Across the long rows, your employees are a picture of focus. They are shuddering, and their breath condenses against the metal, for it is February and the pipes have frozen. The shed is so vast that they may as well be outside.
Then a whisper develops – they say you are visiting in person. Will this be the much-hoped-for closure?
The warehouse door is swung open for you. Tentatively you poke the long silver-tip of your cane over the threshold, then your white spats follow. You take your position on the prescribed rostrum.
“Fifteen percent, production has dropped. Fifteen!” you rap your cane sharply against the thin tin wall. “It is cold every winter, that’s the season! Get used to it. You will work night-after-night until the work is done, or I will tear this worthless shack down!”
With a crack of the whip, your black cab is gone again. Yes. You are a scumbag.
Workforce in detail
We briefly talked about it before in our residential introduction and this time, we want to share some more details about our workforce feature. As you already know, every residential tier in Anno 1800 provides its own workforce type. However, workforce tiers are not just allocated to production lines of said tier; instead, labor of your different residential tiers will be used for specific types of production buildings.
Agricultural buildings as an example will always require farmers to get their production going but you will unlock more of that type of production buildings in later tiers. As every workforce tier is dedicated to a specific type of production, you won’t be able to use your higher tier workforce, such as workers, in a lower tier agricultural buildings.

Every workforce tier supports a specific type of production building, which are not limited to the residential tier of your workforce.
With our new system, lower tier workforce never becomes obsolete and that increases the challenge and complexity when advancing through the tiers.
Your workforce is calculated for each isle separately, which leaves you with the option to either build small settlements to support your production, or to transfer workforce from one isle to another.
If you don’t have sufficient workforce of a given type available to keep your factories going, productivity will get partially reduced based on the percentage of workers missing.
Getting rid of the old way of progressing linearly through the tiers adds complexity and believability while it also provides more strategic freedom for the player.
But there is more to it than just providing the required amount of workforce- we also give you the option to impact the working conditions of your residents in order to influence your productivity.

Here an example for a level two production chain, including not only two types of workforce as also two types of production buildings from two tiers.
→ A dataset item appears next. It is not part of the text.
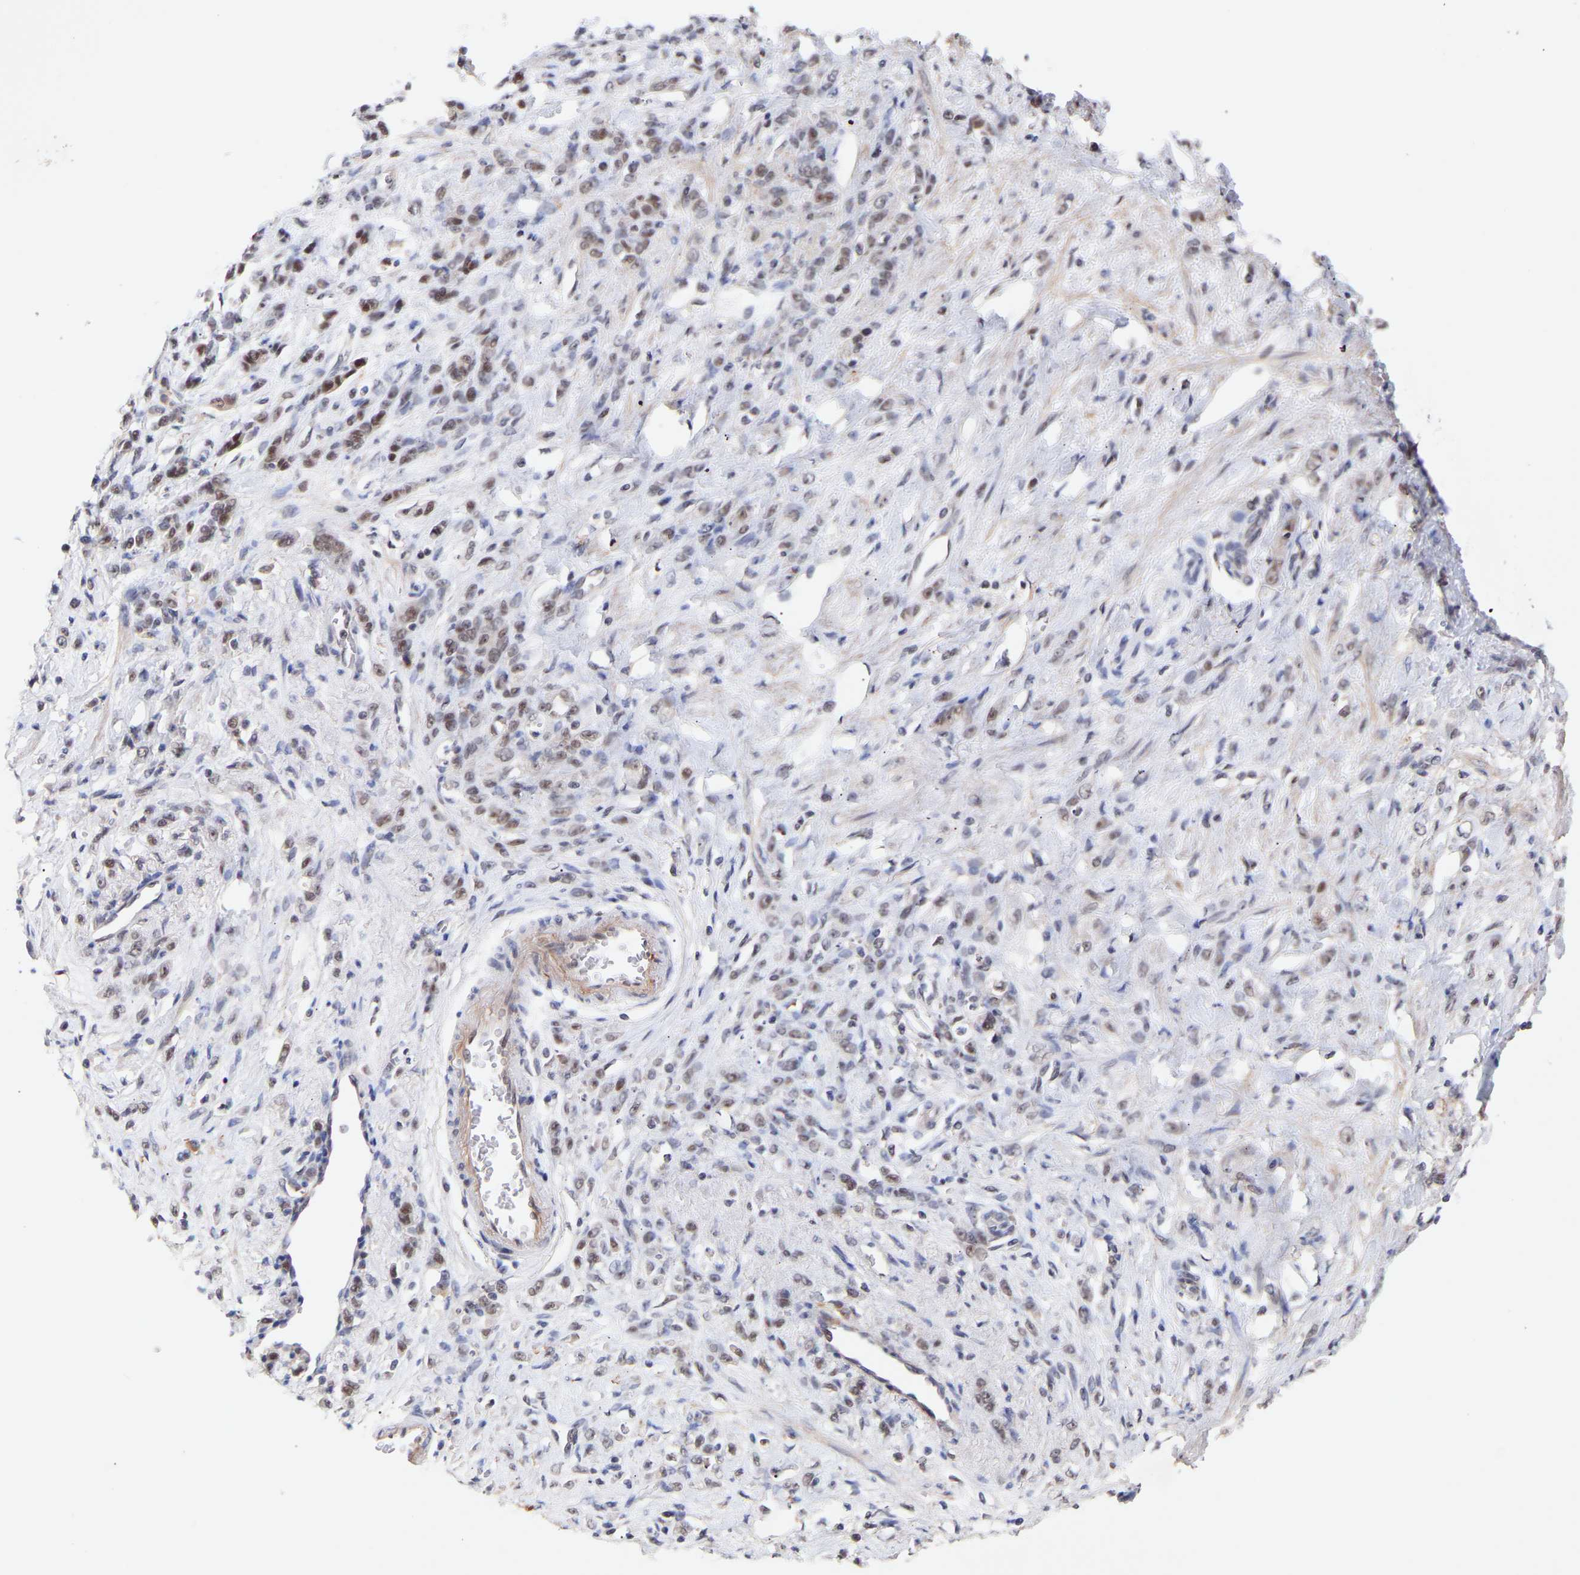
{"staining": {"intensity": "weak", "quantity": "25%-75%", "location": "nuclear"}, "tissue": "stomach cancer", "cell_type": "Tumor cells", "image_type": "cancer", "snomed": [{"axis": "morphology", "description": "Normal tissue, NOS"}, {"axis": "morphology", "description": "Adenocarcinoma, NOS"}, {"axis": "topography", "description": "Stomach"}], "caption": "High-magnification brightfield microscopy of stomach cancer (adenocarcinoma) stained with DAB (3,3'-diaminobenzidine) (brown) and counterstained with hematoxylin (blue). tumor cells exhibit weak nuclear positivity is present in approximately25%-75% of cells.", "gene": "RBM15", "patient": {"sex": "male", "age": 82}}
You hold the whip, working conditions
Steel beams, mass fabricated glass and modern manufacturing progresses such as the conveyer belt allowed cities to massively expand in size and height. However, while modern factories pushed productions to a level never seen before, the era became also known for its working conditions: days often longer than 12 hours under (for our modern understanding) harshest conditions.
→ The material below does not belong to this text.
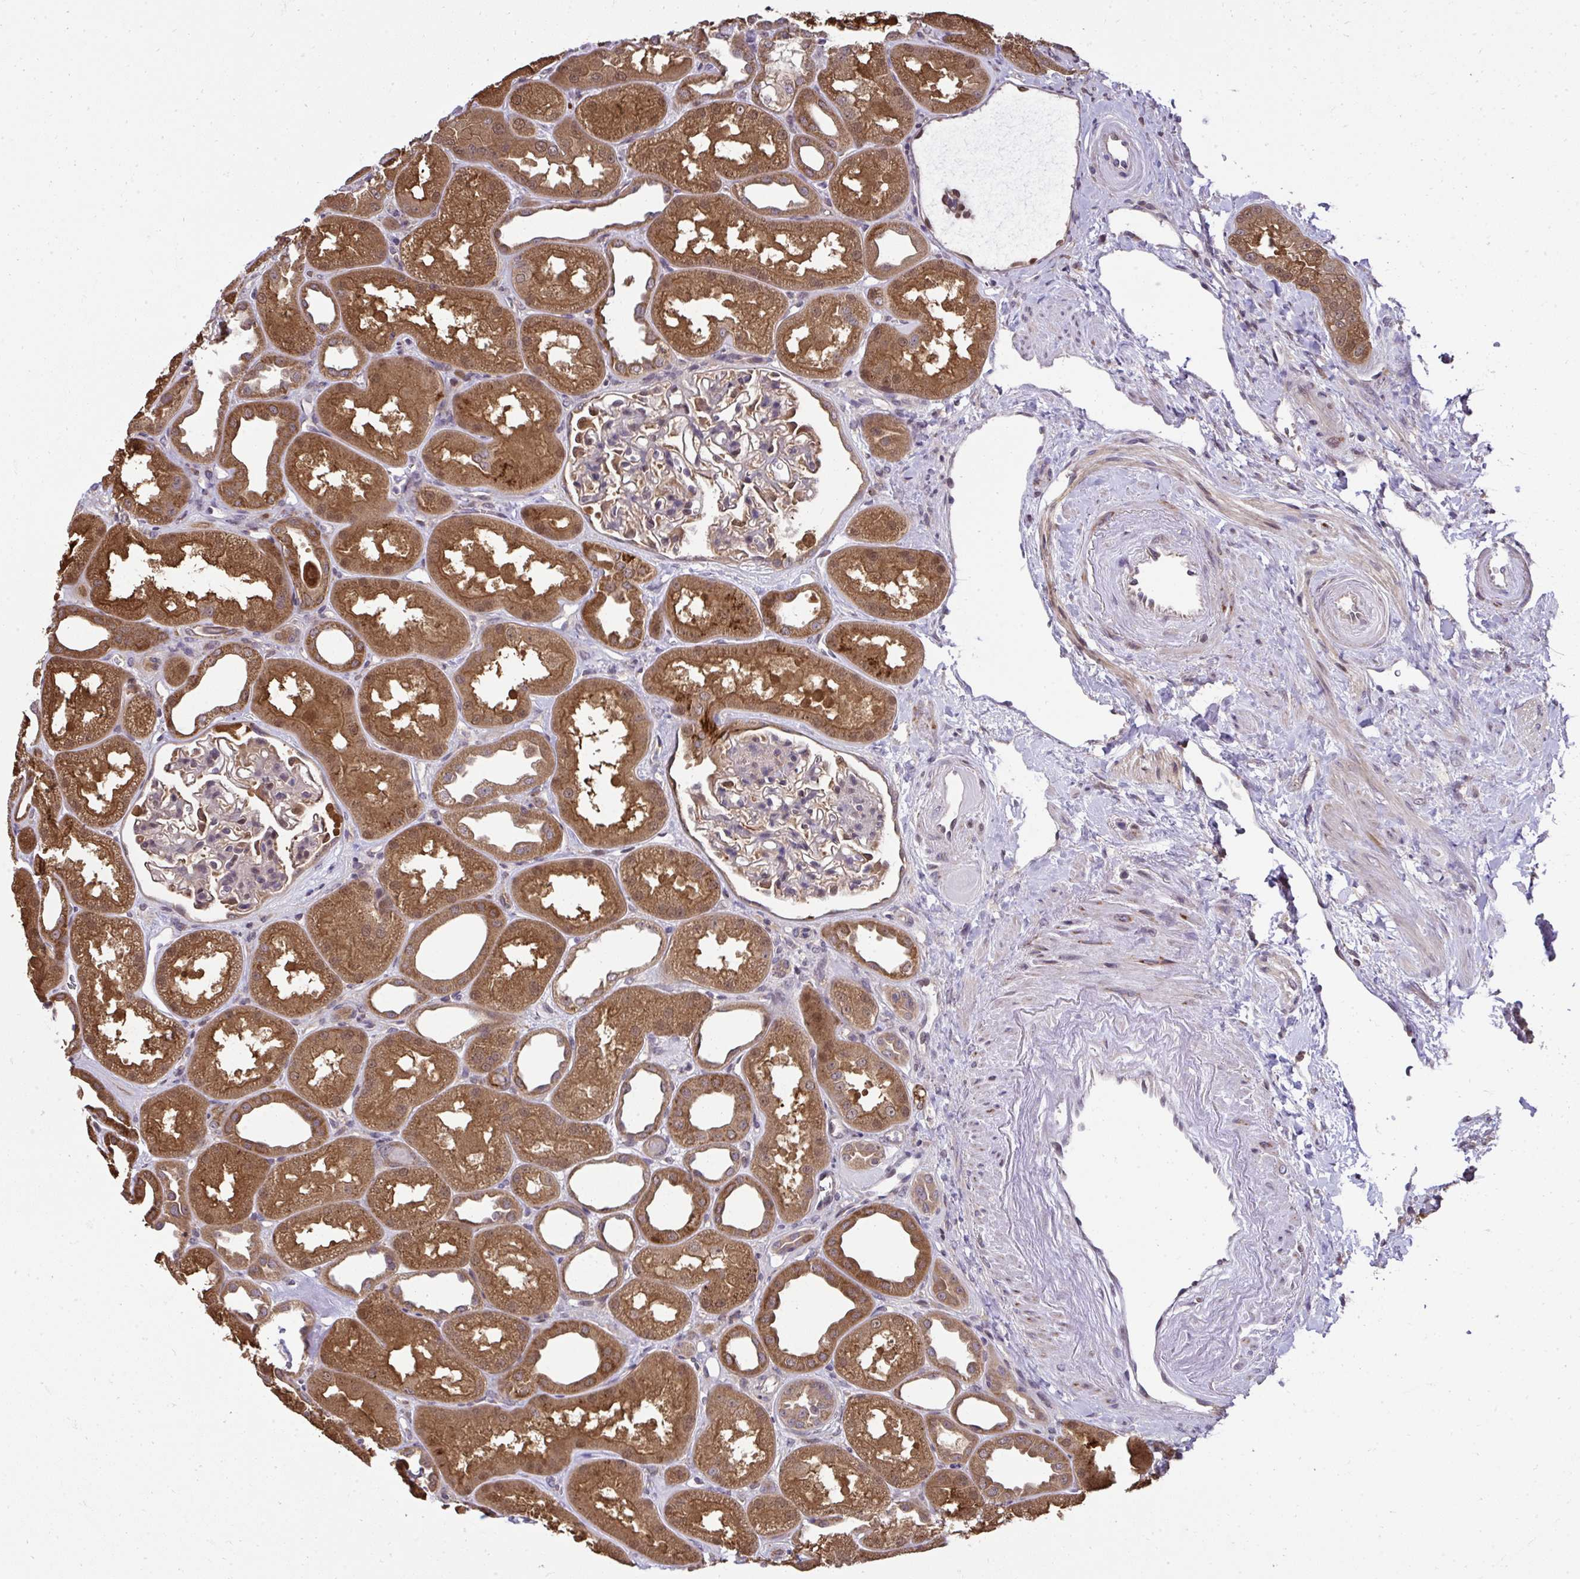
{"staining": {"intensity": "moderate", "quantity": "<25%", "location": "cytoplasmic/membranous"}, "tissue": "kidney", "cell_type": "Cells in glomeruli", "image_type": "normal", "snomed": [{"axis": "morphology", "description": "Normal tissue, NOS"}, {"axis": "topography", "description": "Kidney"}], "caption": "A low amount of moderate cytoplasmic/membranous positivity is seen in about <25% of cells in glomeruli in normal kidney. The protein is stained brown, and the nuclei are stained in blue (DAB IHC with brightfield microscopy, high magnification).", "gene": "RDH14", "patient": {"sex": "male", "age": 61}}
We want to give you the freedom of choice regarding the working conditions in your company, if it is a temporary boost of your steel factories to keep up in an arms race, becoming a modern socialist rewarding your residents with short working days or even pushing your industry and your workforce to its absolute limit. Just like your manufactured modern steel, everything has its own breaking point.
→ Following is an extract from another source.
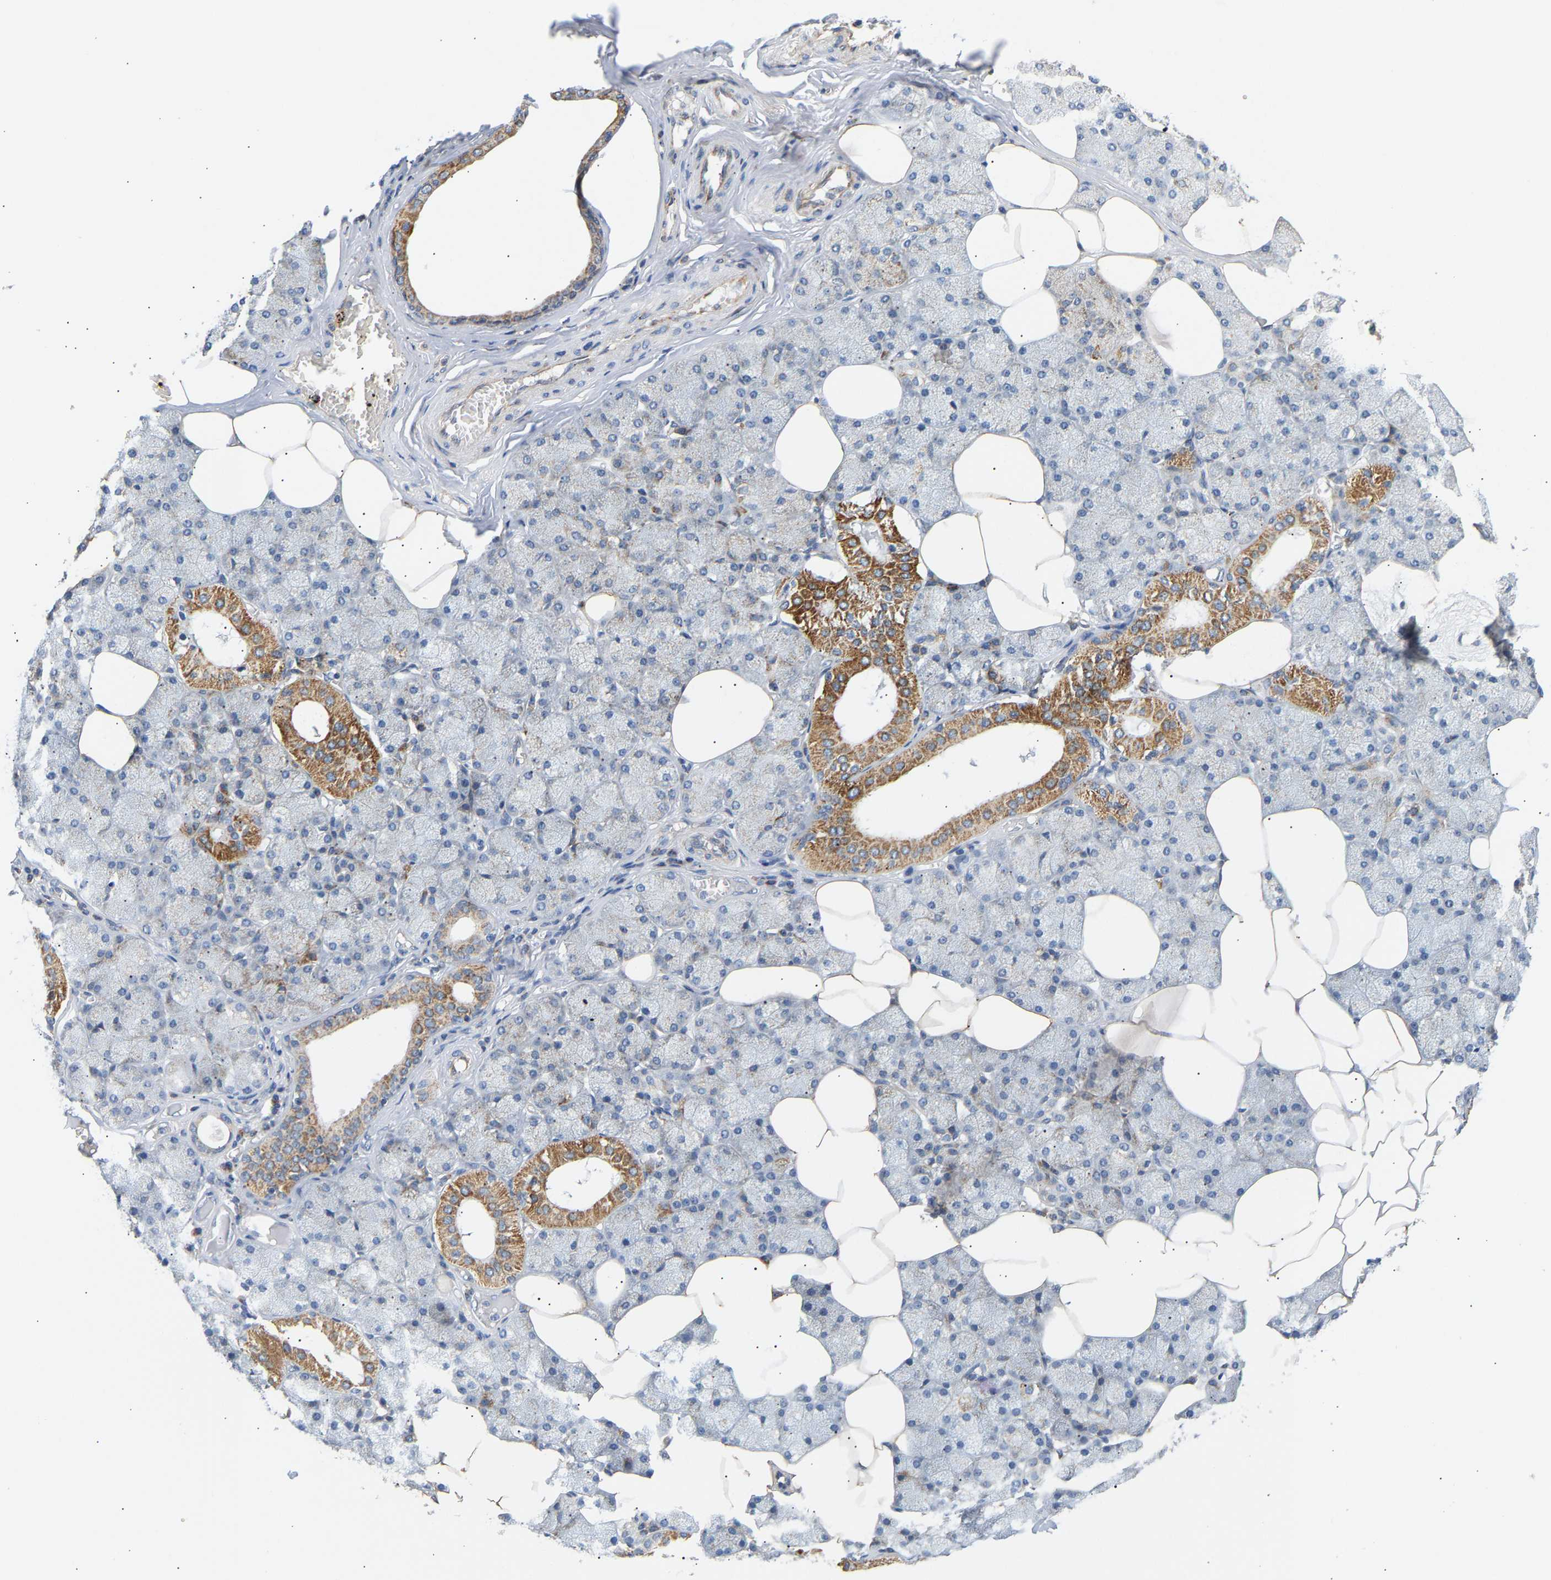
{"staining": {"intensity": "moderate", "quantity": "25%-75%", "location": "cytoplasmic/membranous"}, "tissue": "salivary gland", "cell_type": "Glandular cells", "image_type": "normal", "snomed": [{"axis": "morphology", "description": "Normal tissue, NOS"}, {"axis": "topography", "description": "Salivary gland"}], "caption": "A high-resolution histopathology image shows immunohistochemistry (IHC) staining of benign salivary gland, which exhibits moderate cytoplasmic/membranous expression in approximately 25%-75% of glandular cells.", "gene": "TMEM168", "patient": {"sex": "male", "age": 62}}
We give you the tools to affect the working conditions on each of your islands. Simply speaking, you can decide to let your residents work longer and harder to compensate workforce shortage by increasing productivity or boosting your economy in general. We do not only enable you to change the working conditions for each type of workforce, you will also be able to change the conditions for each type of production building. You have a shortage of iron ore, which slows down your weapon manufacturing? Just push the working conditions of your iron miners, which will only increase the productivity of all your iron mines on that island.
Workers became a prideful new class of citizen, welded together by hard labor and a sense of community.
Pushing your working conditions at the cost of your residents has consequences, as it affects the happiness of your people negatively. It has a negative impact on the morale of the affected workforce type, while the system will also take into account if you change the conditions only for a specific production building. In the case of the boosted iron mines, it will have an impact on the happiness of all your workers based on the percentage of your workforce working in your mineshafts.
Always keep an eye on your people and interpret the signs of times early enough if you want to take appropriate actions. Your working folks will bend only that much and if you pass that mark, they might put down their tools and mobilize for a strike.
On the contrary, if you are a modernist implementing good working conditions in your factories or on your farms, your residents will show you their gratitude.
The working conditions are only one factor which impacts the happiness of your residents. The happier your residents, the better the mood in the city. A clever economist can find the right balance between bending your working conditions while pleasing your residents with other concessions while a ruthless or desperate ruler can rely on their police forces to keep things in order.
Happiness and player freedom
There are many ways how you can have an impact on the happiness of your residents and how their mood affects the gameplay. While a topic on it’s own for a future blog, we are curious to know how you see the new possibilities playing around with the working conditions. Are you already thinking about all the ways to micromanage your power economy? Are you an altruist who likes to give something back and keep your folk happy or do you just love the freedom of choice and all the small stories, which the system might tell?